Here are some interesting extracts:
ParentEdge: Many young parents are anxious about nurturing language skills of growing children. How can they do this effectively?
Ellen: The simple thing to do is to talk to children. Conversations with children are not happening now, as much as they were earlier. Children learn the models of speech from conversations. Open ended questions help enhance language skills as much as they help in critical thinking – For example, “Why is the sky blue?”
One of my favourite techniques is to choose a new word for the week. We begin on a Monday and then we use the word all the time. So the word ‘extraordinary’ will be used in different contexts – “What an extraordinary breakfast,” “Let us go for an extraordinary walk.” Even young children become familiar with long words easily through this technique.
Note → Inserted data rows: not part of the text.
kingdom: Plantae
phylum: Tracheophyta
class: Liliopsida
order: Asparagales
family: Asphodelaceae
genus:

The other technique to nurture language skills is to sing; you do not need to know many songs, just make up songs as you go! When children are young, they think you are the best singer in the world, so capitalise on this and introduce new words as you sing.
ParentEdge: Meena, could you comment on the Indian context, and how it is important to nurture multi lingual skills?
Meena: Before addressing multi lingual skills, I would like to touch upon language and speech itself.
I know parents who say, “My child is 2 ½ years old and does not talk.” Most often it is because, when the child points to a cookie, the parent gives it instead of encouraging the child to say “I want a cookie. Imagination is a vital tool in encouraging language skills. I used to walk a child to pre-school and we saw a monkey regularly at the same spot every day. I would encourage the child to talk by asking her, “What do you think the monkey ate for breakfast?” or if the monkey did not appear on one day, “Why do you think the monkey is late?”